━━━ DATA UNDER STUDY ━━━
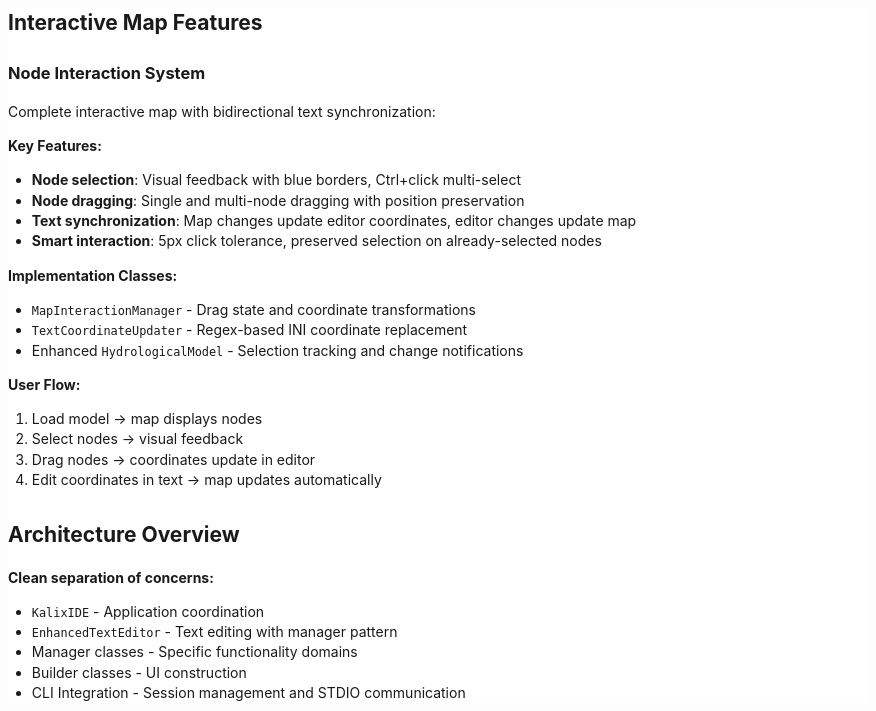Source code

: ## Interactive Map Features

### Node Interaction System
Complete interactive map with bidirectional text synchronization:

**Key Features:**
- **Node selection**: Visual feedback with blue borders, Ctrl+click multi-select
- **Node dragging**: Single and multi-node dragging with position preservation
- **Text synchronization**: Map changes update editor coordinates, editor changes update map
- **Smart interaction**: 5px click tolerance, preserved selection on already-selected nodes

**Implementation Classes:**
- `MapInteractionManager` - Drag state and coordinate transformations
- `TextCoordinateUpdater` - Regex-based INI coordinate replacement
- Enhanced `HydrologicalModel` - Selection tracking and change notifications

**User Flow:**
1. Load model → map displays nodes
2. Select nodes → visual feedback
3. Drag nodes → coordinates update in editor
4. Edit coordinates in text → map updates automatically

## Architecture Overview

**Clean separation of concerns:**
- `KalixIDE` - Application coordination
- `EnhancedTextEditor` - Text editing with manager pattern
- Manager classes - Specific functionality domains
- Builder classes - UI construction
- CLI Integration - Session management and STDIO communication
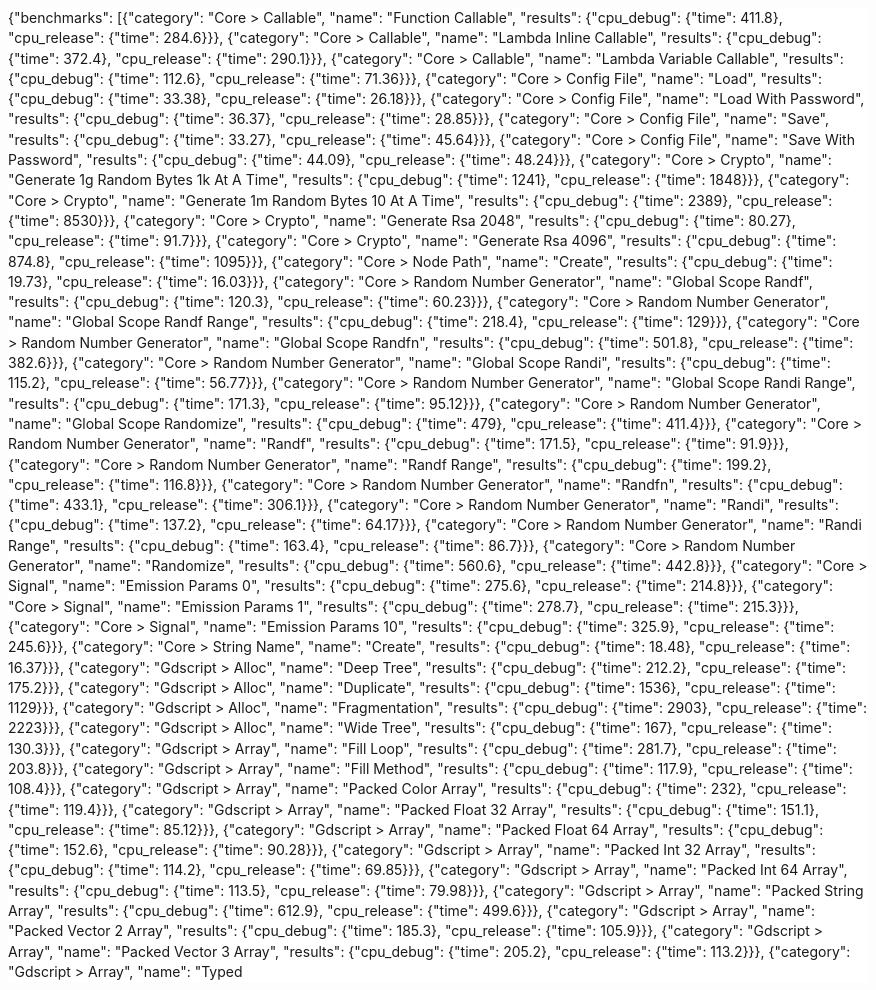 {"benchmarks":
[{"category": "Core > Callable", "name": "Function Callable", "results": {"cpu_debug": {"time": 411.8}, "cpu_release": {"time": 284.6}}}, {"category": "Core > Callable", "name": "Lambda Inline Callable", "results": {"cpu_debug": {"time": 372.4}, "cpu_release": {"time": 290.1}}}, {"category": "Core > Callable", "name": "Lambda Variable Callable", "results": {"cpu_debug": {"time": 112.6}, "cpu_release": {"time": 71.36}}}, {"category": "Core > Config File", "name": "Load", "results": {"cpu_debug": {"time": 33.38}, "cpu_release": {"time": 26.18}}}, {"category": "Core > Config File", "name": "Load With Password", "results": {"cpu_debug": {"time": 36.37}, "cpu_release": {"time": 28.85}}}, {"category": "Core > Config File", "name": "Save", "results": {"cpu_debug": {"time": 33.27}, "cpu_release": {"time": 45.64}}}, {"category": "Core > Config File", "name": "Save With Password", "results": {"cpu_debug": {"time": 44.09}, "cpu_release": {"time": 48.24}}}, {"category": "Core > Crypto", "name": "Generate 1g Random Bytes 1k At A Time", "results": {"cpu_debug": {"time": 1241}, "cpu_release": {"time": 1848}}}, {"category": "Core > Crypto", "name": "Generate 1m Random Bytes 10 At A Time", "results": {"cpu_debug": {"time": 2389}, "cpu_release": {"time": 8530}}}, {"category": "Core > Crypto", "name": "Generate Rsa 2048", "results": {"cpu_debug": {"time": 80.27}, "cpu_release": {"time": 91.7}}}, {"category": "Core > Crypto", "name": "Generate Rsa 4096", "results": {"cpu_debug": {"time": 874.8}, "cpu_release": {"time": 1095}}}, {"category": "Core > Node Path", "name": "Create", "results": {"cpu_debug": {"time": 19.73}, "cpu_release": {"time": 16.03}}}, {"category": "Core > Random Number Generator", "name": "Global Scope Randf", "results": {"cpu_debug": {"time": 120.3}, "cpu_release": {"time": 60.23}}}, {"category": "Core > Random Number Generator", "name": "Global Scope Randf Range", "results": {"cpu_debug": {"time": 218.4}, "cpu_release": {"time": 129}}}, {"category": "Core > Random Number Generator", "name": "Global Scope Randfn", "results": {"cpu_debug": {"time": 501.8}, "cpu_release": {"time": 382.6}}}, {"category": "Core > Random Number Generator", "name": "Global Scope Randi", "results": {"cpu_debug": {"time": 115.2}, "cpu_release": {"time": 56.77}}}, {"category": "Core > Random Number Generator", "name": "Global Scope Randi Range", "results": {"cpu_debug": {"time": 171.3}, "cpu_release": {"time": 95.12}}}, {"category": "Core > Random Number Generator", "name": "Global Scope Randomize", "results": {"cpu_debug": {"time": 479}, "cpu_release": {"time": 411.4}}}, {"category": "Core > Random Number Generator", "name": "Randf", "results": {"cpu_debug": {"time": 171.5}, "cpu_release": {"time": 91.9}}}, {"category": "Core > Random Number Generator", "name": "Randf Range", "results": {"cpu_debug": {"time": 199.2}, "cpu_release": {"time": 116.8}}}, {"category": "Core > Random Number Generator", "name": "Randfn", "results": {"cpu_debug": {"time": 433.1}, "cpu_release": {"time": 306.1}}}, {"category": "Core > Random Number Generator", "name": "Randi", "results": {"cpu_debug": {"time": 137.2}, "cpu_release": {"time": 64.17}}}, {"category": "Core > Random Number Generator", "name": "Randi Range", "results": {"cpu_debug": {"time": 163.4}, "cpu_release": {"time": 86.7}}}, {"category": "Core > Random Number Generator", "name": "Randomize", "results": {"cpu_debug": {"time": 560.6}, "cpu_release": {"time": 442.8}}}, {"category": "Core > Signal", "name": "Emission Params 0", "results": {"cpu_debug": {"time": 275.6}, "cpu_release": {"time": 214.8}}}, {"category": "Core > Signal", "name": "Emission Params 1", "results": {"cpu_debug": {"time": 278.7}, "cpu_release": {"time": 215.3}}}, {"category": "Core > Signal", "name": "Emission Params 10", "results": {"cpu_debug": {"time": 325.9}, "cpu_release": {"time": 245.6}}}, {"category": "Core > String Name", "name": "Create", "results": {"cpu_debug": {"time": 18.48}, "cpu_release": {"time": 16.37}}}, {"category": "Gdscript > Alloc", "name": "Deep Tree", "results": {"cpu_debug": {"time": 212.2}, "cpu_release": {"time": 175.2}}}, {"category": "Gdscript > Alloc", "name": "Duplicate", "results": {"cpu_debug": {"time": 1536}, "cpu_release": {"time": 1129}}}, {"category": "Gdscript > Alloc", "name": "Fragmentation", "results": {"cpu_debug": {"time": 2903}, "cpu_release": {"time": 2223}}}, {"category": "Gdscript > Alloc", "name": "Wide Tree", "results": {"cpu_debug": {"time": 167}, "cpu_release": {"time": 130.3}}}, {"category": "Gdscript > Array", "name": "Fill Loop", "results": {"cpu_debug": {"time": 281.7}, "cpu_release": {"time": 203.8}}}, {"category": "Gdscript > Array", "name": "Fill Method", "results": {"cpu_debug": {"time": 117.9}, "cpu_release": {"time": 108.4}}}, {"category": "Gdscript > Array", "name": "Packed Color Array", "results": {"cpu_debug": {"time": 232}, "cpu_release": {"time": 119.4}}}, {"category": "Gdscript > Array", "name": "Packed Float 32 Array", "results": {"cpu_debug": {"time": 151.1}, "cpu_release": {"time": 85.12}}}, {"category": "Gdscript > Array", "name": "Packed Float 64 Array", "results": {"cpu_debug": {"time": 152.6}, "cpu_release": {"time": 90.28}}}, {"category": "Gdscript > Array", "name": "Packed Int 32 Array", "results": {"cpu_debug": {"time": 114.2}, "cpu_release": {"time": 69.85}}}, {"category": "Gdscript > Array", "name": "Packed Int 64 Array", "results": {"cpu_debug": {"time": 113.5}, "cpu_release": {"time": 79.98}}}, {"category": "Gdscript > Array", "name": "Packed String Array", "results": {"cpu_debug": {"time": 612.9}, "cpu_release": {"time": 499.6}}}, {"category": "Gdscript > Array", "name": "Packed Vector 2 Array", "results": {"cpu_debug": {"time": 185.3}, "cpu_release": {"time": 105.9}}}, {"category": "Gdscript > Array", "name": "Packed Vector 3 Array", "results": {"cpu_debug": {"time": 205.2}, "cpu_release": {"time": 113.2}}}, {"category": "Gdscript > Array", "name": "Typed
━━━
-- ACTION ITEM --
Output each line of the listing in which the string "coordinates" is found.

-- OUTPUT OF THE EXERCISE --
- **Text synchronization**: Map changes update editor coordinates, editor changes update map
3. Drag nodes → coordinates update in editor
4. Edit coordinates in text → map updates automatically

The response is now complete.